◆ What the exercise asks ◆
Using the entries that follow, please report how many lines contain the word "gray", with no other words.
··· Data ···
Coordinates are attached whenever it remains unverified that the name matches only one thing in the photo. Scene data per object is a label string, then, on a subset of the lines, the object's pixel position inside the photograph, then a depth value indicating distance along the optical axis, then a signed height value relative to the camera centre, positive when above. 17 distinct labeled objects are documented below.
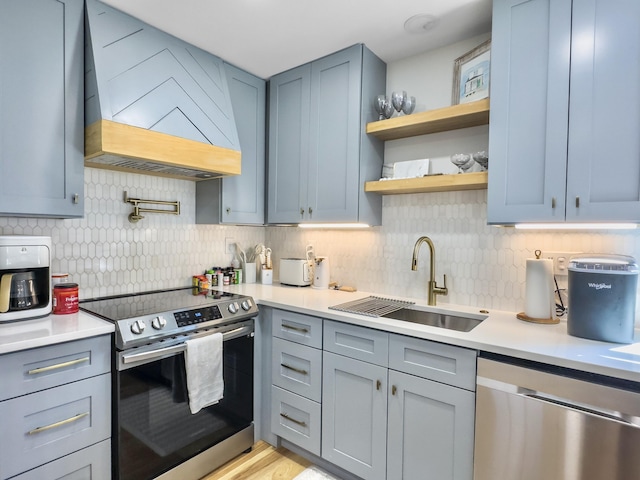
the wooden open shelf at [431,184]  1.83 +0.28
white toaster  2.65 -0.30
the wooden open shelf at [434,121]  1.84 +0.64
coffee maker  1.56 -0.23
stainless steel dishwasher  1.17 -0.67
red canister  1.74 -0.35
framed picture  1.90 +0.90
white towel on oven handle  1.79 -0.73
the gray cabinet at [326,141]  2.22 +0.62
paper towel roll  1.68 -0.25
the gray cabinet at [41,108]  1.54 +0.55
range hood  1.72 +0.68
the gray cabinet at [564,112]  1.41 +0.54
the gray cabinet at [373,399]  1.51 -0.82
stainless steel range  1.60 -0.78
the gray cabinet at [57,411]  1.32 -0.74
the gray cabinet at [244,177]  2.48 +0.41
···
◆ Your response ◆
6